Hamlet Act II, Scene i Summary

  • It's several weeks later. Shoot! Did we miss all the awesome avenging action?
  • No, we have not missed the avenging action. Literally nothing has happened.
  • Well, nothing vengeful, anyway.
  • Polonius gives a guy named Reynaldo a bunch of money and tells him to take the cash to his son, Laertes, who we all remember is studying in France. But, Polonius says, be sure to spy on Laertes a bunch first.
  • Reynaldo exits, and in comes Ophelia comes in, rather "affrighted." Apparently, Hamlet burst into her room while she was "sewing in her closet." She says Hamlet looked terrible, all pale and wobbly-kneed and disheveled.
  • Historical Context Lesson: When Ophelia describes Hamlet coming in with his shirt hanging open and his stockings bunched up at his ankles, Elizabethan audiences would have recognized this as the classic "sad and anguished lover" look. Some thought that love really could make a man sick and mentally unstable. Check out what a doctor, Bernard of Gordon, had to say in Lilium Medicinae (Lily of Medicine), an encyclopedia of diseases that was completed by 1305 and cited as an authoritative medical text for the next three hundred years: The illness called heroes is melancholy anguish caused by love for a woman. The cause of this affliction lies in the corruption of the faculty to evaluate… [men forget] all sense of proportion and common sense…it can be defined as melancholy anguish (source).

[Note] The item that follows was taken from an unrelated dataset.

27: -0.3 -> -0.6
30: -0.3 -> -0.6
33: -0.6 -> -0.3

  • Apparently, Hamlet grabbed Ophelia by the wrist and sighed for about five minutes. Ophelia and her father are convinced this is exasperation stems from being frustrated in love (remember, Polonius made Ophelia break up with Hamlet).

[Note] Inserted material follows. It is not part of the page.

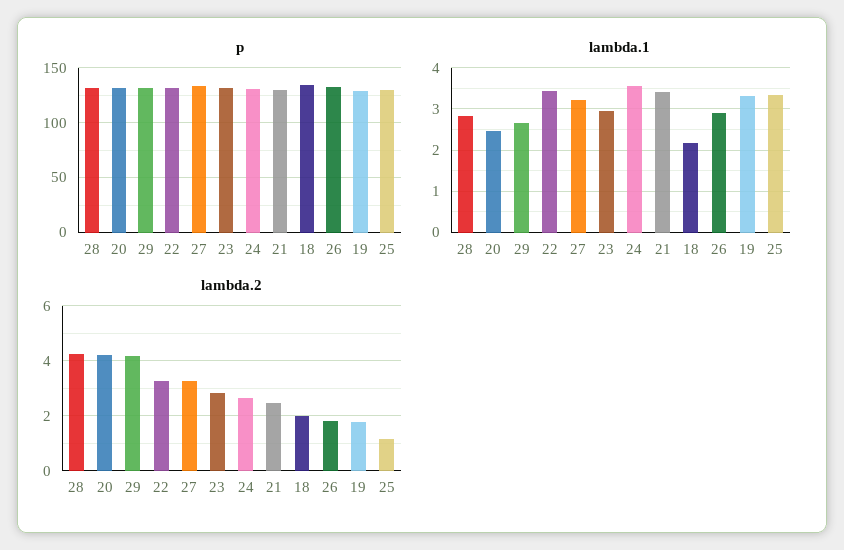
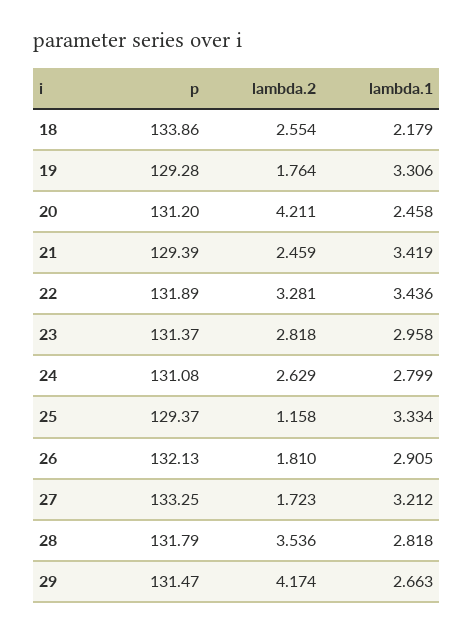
lambda.1, 24: 3.6 -> 2.799
lambda.2, 28: 4.25 -> 3.536
lambda.2, 27: 3.25 -> 1.723
lambda.2, 18: 2 -> 2.554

  • Ophelia assures her father that she hasn't said anything extra mean to Hamlet lately. She just followed her dad's orders to keep her distance from Hamlet and return his love letters. Polonius sasy, "Oops. I thought he was just messing around, but it sounds like he's really in love with you." He decides the most discreet and tactful thing to do would be to tell the King all about the situation.